-- Data extract --
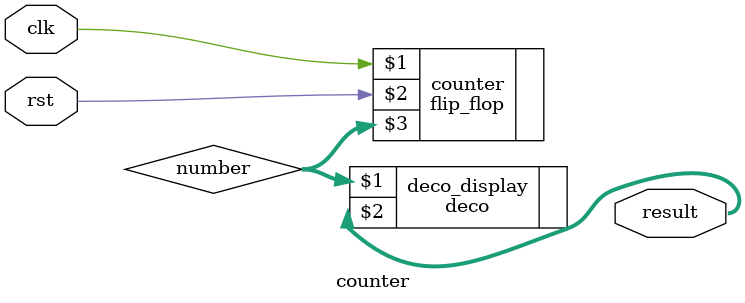
<source format=sv>
module counter #(parameter N=6)
(
  input logic clk,
  input logic rst,
  output logic [13:0] result
);

  logic [N-1:0] number;

  flip_flop counter(clk, rst, number);
  
  deco deco_display(number, result);

endmodule 
</source>
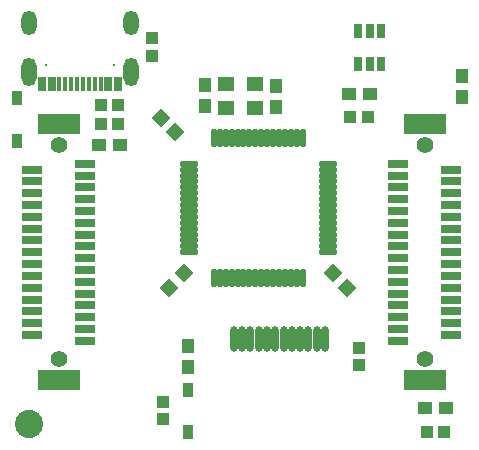
<source format=gbs>
G04*
G04 #@! TF.GenerationSoftware,Altium Limited,Altium Designer,22.0.2 (36)*
G04*
G04 Layer_Color=16711935*
%FSLAX25Y25*%
%MOIN*%
G70*
G04*
G04 #@! TF.SameCoordinates,A8AB103B-E7CB-45E0-896D-D1B8D88E5F6C*
G04*
G04*
G04 #@! TF.FilePolarity,Negative*
G04*
G01*
G75*
%ADD27R,0.04600X0.04300*%
%ADD31R,0.03950X0.04147*%
%ADD32R,0.04300X0.04600*%
%ADD36O,0.05120X0.08270*%
%ADD37O,0.05120X0.09460*%
%ADD38C,0.00800*%
%ADD39C,0.05600*%
%ADD40C,0.09400*%
%ADD63R,0.05524X0.04737*%
G04:AMPARAMS|DCode=64|XSize=46mil|YSize=43mil|CornerRadius=0mil|HoleSize=0mil|Usage=FLASHONLY|Rotation=135.000|XOffset=0mil|YOffset=0mil|HoleType=Round|Shape=Rectangle|*
%AMROTATEDRECTD64*
4,1,4,0.03147,-0.00106,0.00106,-0.03147,-0.03147,0.00106,-0.00106,0.03147,0.03147,-0.00106,0.0*
%
%ADD64ROTATEDRECTD64*%

%ADD65R,0.02572X0.04737*%
G04:AMPARAMS|DCode=66|XSize=46mil|YSize=43mil|CornerRadius=0mil|HoleSize=0mil|Usage=FLASHONLY|Rotation=45.000|XOffset=0mil|YOffset=0mil|HoleType=Round|Shape=Rectangle|*
%AMROTATEDRECTD66*
4,1,4,-0.00106,-0.03147,-0.03147,-0.00106,0.00106,0.03147,0.03147,0.00106,-0.00106,-0.03147,0.0*
%
%ADD66ROTATEDRECTD66*%

%ADD67R,0.04147X0.03950*%
%ADD68R,0.03753X0.04737*%
%ADD69O,0.06312X0.01981*%
%ADD70O,0.01981X0.06312*%
%ADD71R,0.01574X0.04924*%
%ADD72R,0.02754X0.04924*%
%ADD73R,0.14186X0.06706*%
%ADD74R,0.06706X0.03162*%
%ADD75O,0.02375X0.08674*%
D27*
X356800Y353700D02*
D03*
X349900D02*
D03*
X433100Y370500D02*
D03*
X440000D02*
D03*
X458500Y266000D02*
D03*
X465400D02*
D03*
D31*
X439374Y363000D02*
D03*
X433626D02*
D03*
X464874Y258000D02*
D03*
X459126D02*
D03*
X350358Y366753D02*
D03*
X356106D02*
D03*
X350500Y360500D02*
D03*
X356248D02*
D03*
D32*
X408726Y366271D02*
D03*
Y373171D02*
D03*
X385000Y366600D02*
D03*
Y373500D02*
D03*
X470732Y376526D02*
D03*
Y369626D02*
D03*
X379500Y279600D02*
D03*
Y286500D02*
D03*
D36*
X326500Y394358D02*
D03*
X360520D02*
D03*
D37*
Y378028D02*
D03*
X326500D02*
D03*
D38*
X332134Y380116D02*
D03*
X354889D02*
D03*
D39*
X458390Y282154D02*
D03*
Y353414D02*
D03*
X336343D02*
D03*
Y282154D02*
D03*
D40*
X326500Y260500D02*
D03*
D63*
X401710Y373745D02*
D03*
X392261Y365871D02*
D03*
Y373745D02*
D03*
X401710Y365871D02*
D03*
D64*
X375300Y357800D02*
D03*
X370421Y362679D02*
D03*
X427655Y310819D02*
D03*
X432534Y305940D02*
D03*
D65*
X436278Y391458D02*
D03*
X440018D02*
D03*
X443758D02*
D03*
X443758Y380458D02*
D03*
X440018Y380458D02*
D03*
X436278Y380458D02*
D03*
D66*
X373248Y305940D02*
D03*
X378127Y310819D02*
D03*
D67*
X436500Y280126D02*
D03*
Y285874D02*
D03*
X371000Y268000D02*
D03*
Y262252D02*
D03*
X367500Y389074D02*
D03*
Y383326D02*
D03*
D68*
X379500Y272000D02*
D03*
Y257827D02*
D03*
X322500Y369173D02*
D03*
Y355000D02*
D03*
D69*
X379662Y347311D02*
D03*
Y345342D02*
D03*
Y343374D02*
D03*
Y341405D02*
D03*
Y339437D02*
D03*
Y337468D02*
D03*
Y335500D02*
D03*
Y333531D02*
D03*
Y331563D02*
D03*
Y329594D02*
D03*
Y327626D02*
D03*
Y325657D02*
D03*
Y323689D02*
D03*
Y321720D02*
D03*
Y319752D02*
D03*
Y317783D02*
D03*
X426119D02*
D03*
Y319752D02*
D03*
Y321720D02*
D03*
Y323689D02*
D03*
Y325657D02*
D03*
Y327626D02*
D03*
Y329594D02*
D03*
Y331563D02*
D03*
Y333531D02*
D03*
Y335500D02*
D03*
Y337468D02*
D03*
Y339437D02*
D03*
Y341405D02*
D03*
Y343374D02*
D03*
X426119Y345342D02*
D03*
Y347311D02*
D03*
D70*
X388127Y309319D02*
D03*
X390096D02*
D03*
X392064D02*
D03*
X394033D02*
D03*
X396001D02*
D03*
X397970D02*
D03*
X399938D02*
D03*
X401907D02*
D03*
X403875D02*
D03*
X405844D02*
D03*
X407812D02*
D03*
X409781D02*
D03*
X411749Y309319D02*
D03*
X413718D02*
D03*
X415686D02*
D03*
X417655D02*
D03*
Y355775D02*
D03*
X415686D02*
D03*
X413718D02*
D03*
X411749D02*
D03*
X409781D02*
D03*
X407812D02*
D03*
X405844D02*
D03*
X403875D02*
D03*
X401907D02*
D03*
X399938D02*
D03*
X397970D02*
D03*
X396001D02*
D03*
X394033D02*
D03*
X392064D02*
D03*
X390096D02*
D03*
X388127D02*
D03*
D71*
X336620Y373878D02*
D03*
X338590Y373868D02*
D03*
X340560Y373878D02*
D03*
X342530Y373878D02*
D03*
X344490Y373878D02*
D03*
X346460D02*
D03*
X348430Y373878D02*
D03*
X350400D02*
D03*
D72*
X330910Y373888D02*
D03*
X334060D02*
D03*
X352960Y373878D02*
D03*
X356110Y373878D02*
D03*
D73*
X458390Y275066D02*
D03*
Y360500D02*
D03*
X336343Y360501D02*
D03*
X336343Y275067D02*
D03*
D74*
X449531Y347311D02*
D03*
X467248Y345342D02*
D03*
X449531Y343374D02*
D03*
X467248Y341405D02*
D03*
X449531Y339437D02*
D03*
X467248Y337468D02*
D03*
X449531Y335500D02*
D03*
X467248Y333531D02*
D03*
X449531Y331563D02*
D03*
X467248Y329594D02*
D03*
X449531Y327626D02*
D03*
X467248Y325657D02*
D03*
X449531Y323689D02*
D03*
X467248Y321720D02*
D03*
X449531Y319752D02*
D03*
X467248Y317783D02*
D03*
X449531Y315814D02*
D03*
X467248Y313846D02*
D03*
X449531Y311877D02*
D03*
X467248Y309909D02*
D03*
X449531Y307941D02*
D03*
X467248Y305972D02*
D03*
X449531Y304004D02*
D03*
X467248Y302035D02*
D03*
X449531Y300066D02*
D03*
X467248Y298098D02*
D03*
X449531Y296129D02*
D03*
X467248Y294161D02*
D03*
X449531Y292193D02*
D03*
X467248Y290224D02*
D03*
X449531Y288256D02*
D03*
X345201Y288256D02*
D03*
X327485Y290225D02*
D03*
X345201Y292193D02*
D03*
X327485Y294162D02*
D03*
X345201Y296130D02*
D03*
X327485Y298099D02*
D03*
X345201Y300067D02*
D03*
X327485Y302036D02*
D03*
X345201Y304004D02*
D03*
X327485Y305973D02*
D03*
X345201Y307941D02*
D03*
X327485Y309910D02*
D03*
X345201Y311878D02*
D03*
X327485Y313847D02*
D03*
X345201Y315815D02*
D03*
X327485Y317784D02*
D03*
X345201Y319753D02*
D03*
X327485Y321721D02*
D03*
X345201Y323690D02*
D03*
X327485Y325658D02*
D03*
X345201Y327626D02*
D03*
X327485Y329595D02*
D03*
X345201Y331563D02*
D03*
X327485Y333532D02*
D03*
X345201Y335501D02*
D03*
X327485Y337469D02*
D03*
X345201Y339438D02*
D03*
X327485Y341406D02*
D03*
X345201Y343374D02*
D03*
X327485Y345343D02*
D03*
X345201Y347311D02*
D03*
D75*
X422350Y288964D02*
D03*
X419594D02*
D03*
X411327D02*
D03*
X414083D02*
D03*
X403059D02*
D03*
X405815D02*
D03*
X394791D02*
D03*
X397547D02*
D03*
X425106D02*
D03*
X416839D02*
D03*
X400303D02*
D03*
X408571D02*
D03*
M02*

</source>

-- Prompt --
Return each line of the data above that includes the word "counter".

-- Output below --
module counter #(parameter N=6)
  flip_flop counter(clk, rst, number);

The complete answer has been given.